Saturday, January 18, 2014

A Collective Dynamic Therapist


To Art Janov,

I agree with some of your concern about the back up given to cognitive psychotherapy by your famous Jewish-American compatriot Eric R. Kandel. Like many, Nobel Prize awarded, scientists even this multifaceted superspecialist in short and long term memories suffers a slight bout of megalomania. He gets, apparently propelled by his selling name, with ease, an article printed in the NYT about “The New Science of Mind / http://www.nytimes.com/2013/09/08/opinion/sunday/the-new-science-of-mind.html?_r=0 ”. He seems to suggest, theoretical, cognitive applications without, seemingly, having an extensive own practical psychotherapeutic background, at least not one, which is on par with his, awarded, technical specialities.

I wish you had responded to Eric Kandel’s fourth comment about the biology of mental disorders; “the effects of psychotherapy can be studied empirically”. “Aaron Beck, who pioneered the use of cognitive behavioral therapy, long insisted that psychotherapy has an empirical basis that it is a science. Other forms of psychotherapy have been slower to move in this direction, in part because a number of psychotherapists believed that human behavior is too difficult to study in scientific terms”. I have since 1980 heard and read about your plans and ambitions to make scientific research and studies of Primal Therapy. However, the output that has leaked out has been borrowed from various research papers, and they have been interpreted through conclusions based on a limited number of heterogeneous patients with a dubious long-term value.

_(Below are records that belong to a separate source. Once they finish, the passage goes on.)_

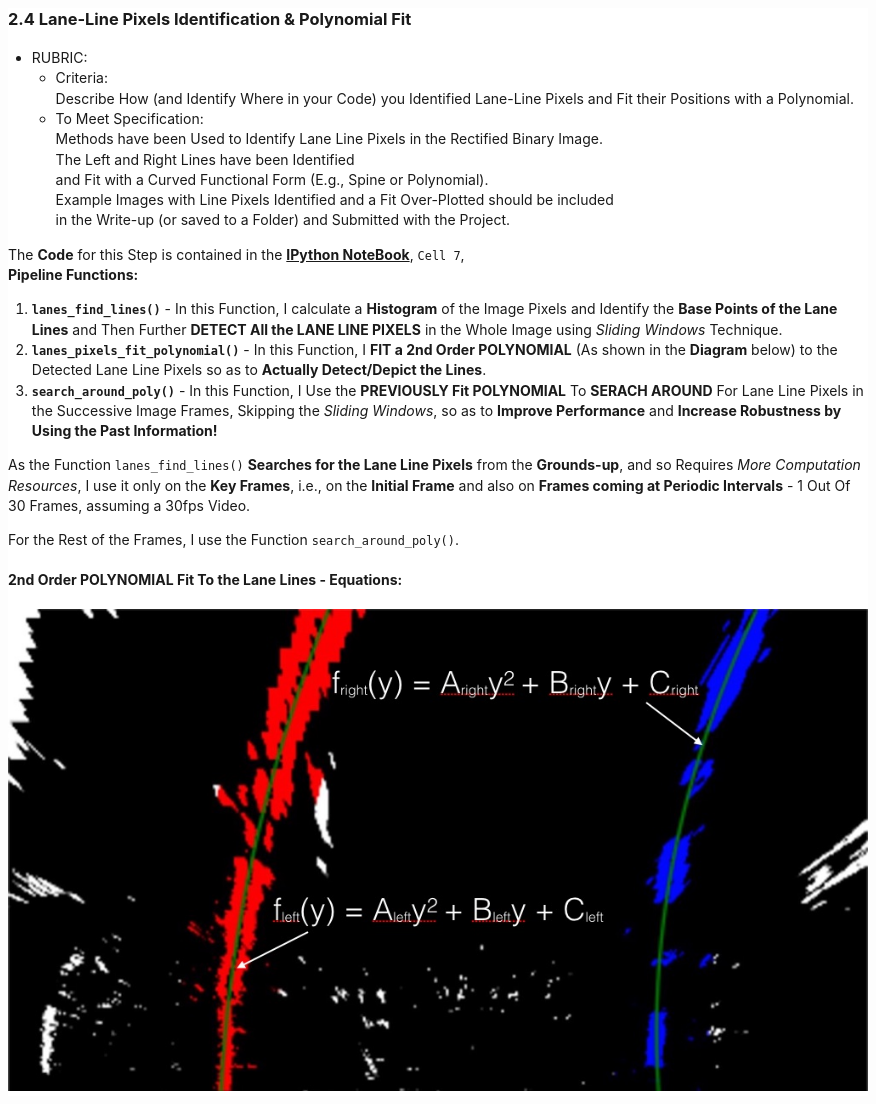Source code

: ### 2.4 Lane-Line Pixels Identification & Polynomial Fit
- RUBRIC:
  - Criteria:  
    Describe How (and Identify Where in your Code) you Identified Lane-Line Pixels and Fit their Positions with a Polynomial.
  - To Meet Specification:  
    Methods have been Used to Identify Lane Line Pixels in the Rectified Binary Image.  
    The Left and Right Lines have been Identified  
    and Fit with a Curved Functional Form (E.g., Spine or Polynomial).  
    Example Images with Line Pixels Identified and a Fit Over-Plotted should be included  
    in the Write-up (or saved to a Folder) and Submitted with the Project.

The **Code** for this Step is contained in the [**IPython NoteBook**](https://github.com/nmuthukumar/UDACITY_SDCarEngg-ND--P1--Prj04-AdvLaneFinding/blob/master/CarND-Advanced-Lane-Lines/AdvLaneFinding.ipynb), `Cell 7`,  
**Pipeline Functions:**
1. **`lanes_find_lines()`** - In this Function, I calculate a **Histogram** of the Image Pixels and Identify the **Base Points of the Lane Lines** and Then Further **DETECT All the LANE LINE PIXELS** in the Whole Image using *Sliding Windows* Technique.  
2. **`lanes_pixels_fit_polynomial()`** - In this Function, I **FIT a 2nd Order POLYNOMIAL** (As shown in the **Diagram** below) to the Detected Lane Line Pixels so as to **Actually Detect/Depict the Lines**.  
3. **`search_around_poly()`** - In this Function, I Use the **PREVIOUSLY Fit POLYNOMIAL** To **SERACH AROUND** For Lane Line Pixels in the Successive Image Frames, Skipping the *Sliding Windows*, so as to **Improve Performance** and **Increase Robustness by Using the Past Information!**

As the Function `lanes_find_lines()` **Searches for the Lane Line Pixels** from the **Grounds-up**, and so Requires *More Computation Resources*, I use it only on the **Key Frames**, i.e., on the **Initial Frame** and also on **Frames coming at Periodic Intervals** - 1 Out Of 30 Frames, assuming a 30fps Video.

For the Rest of the Frames, I use the Function `search_around_poly()`.

#### 2nd Order POLYNOMIAL Fit To the Lane Lines - Equations:

![LanesDetFit--Polynomials](./Output_Images/4_LanesDetFit/LanesDetFit--Polynomials.jpg)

Unfortunately, feelings have a lot in common with a mirage. Both are real phenomena, but they have a tendency to dissolve under changing conditions and not allow themselves to be caught. However, I sympathize with your desire; “to bring the emotional and mental into the equation”. I have experienced how mental and emotional provocations have initiated lasting, detectable physical changes in my brain and body in a mindful way.

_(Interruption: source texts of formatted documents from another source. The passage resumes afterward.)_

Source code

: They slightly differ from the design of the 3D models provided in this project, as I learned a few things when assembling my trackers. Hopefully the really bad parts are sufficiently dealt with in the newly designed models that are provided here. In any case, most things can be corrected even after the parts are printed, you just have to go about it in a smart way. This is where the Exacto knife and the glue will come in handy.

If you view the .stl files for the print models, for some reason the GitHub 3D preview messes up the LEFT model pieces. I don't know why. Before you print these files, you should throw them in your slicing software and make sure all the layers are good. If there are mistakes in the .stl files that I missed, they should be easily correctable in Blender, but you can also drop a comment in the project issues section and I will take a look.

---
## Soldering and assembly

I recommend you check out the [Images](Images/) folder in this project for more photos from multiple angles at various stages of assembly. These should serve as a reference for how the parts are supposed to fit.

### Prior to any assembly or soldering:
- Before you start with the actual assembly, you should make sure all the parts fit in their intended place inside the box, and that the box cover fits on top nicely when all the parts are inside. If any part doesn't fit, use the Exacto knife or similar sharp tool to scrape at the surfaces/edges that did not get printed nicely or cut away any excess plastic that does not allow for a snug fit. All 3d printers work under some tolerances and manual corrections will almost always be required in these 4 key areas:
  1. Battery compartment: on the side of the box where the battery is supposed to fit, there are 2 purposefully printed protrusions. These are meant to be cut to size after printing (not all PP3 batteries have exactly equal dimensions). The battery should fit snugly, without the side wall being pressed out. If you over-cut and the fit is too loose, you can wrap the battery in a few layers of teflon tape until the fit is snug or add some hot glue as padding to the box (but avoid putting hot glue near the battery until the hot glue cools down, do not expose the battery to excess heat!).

In 2008, Eric Kandel and Daniella Pollak discovered that it was possible to condition mice to associate a specific noise with protection from harm; a behavior called “learned safety”, which produced an internal behavioral antidepressant effect comparable to medication. So Eric Kandel might after all introduce interesting novelties into his version of psychotherapy and new science of mind.


Eric Kandel as a collective dynamic therapist
Finally, I want to give an excerpt from Wikipedia to show that Eric Kandel has an intuitive feeling for re-living tremendous, collective, imprinted pain:

“When Kandel won the Nobel Prize in 2000, it was claimed in Vienna that he was an "Austrian" Nobel. He said it was "...certainly not an Austrian Nobel, it was a Jewish-American Nobel." After that, he got a call from then Austrian president Thomas Klestil asking him, "How can we make things right?" Kandel said that first, Doktor-Karl Lueger-Ring should be renamed; (Karl Lueger was an anti-Semitic mayor of Vienna, cited by Hitler in Mein Kampf) Second, he wanted the Jewish intellectual community to be brought back to Vienna, with scholarships for Jewish students and researchers. He also proposed to have a symposium on the response of Austria to National Socialism.”
Kandel has since accepted an honorary citizenship of Vienna and participates in the academic and cultural life of his native city. His book from 2012, “ The age of insight”, has a subtitle “The quest to Understand the Unconscious in Art, Mind and Brain from Vienna 1900 to the Present”.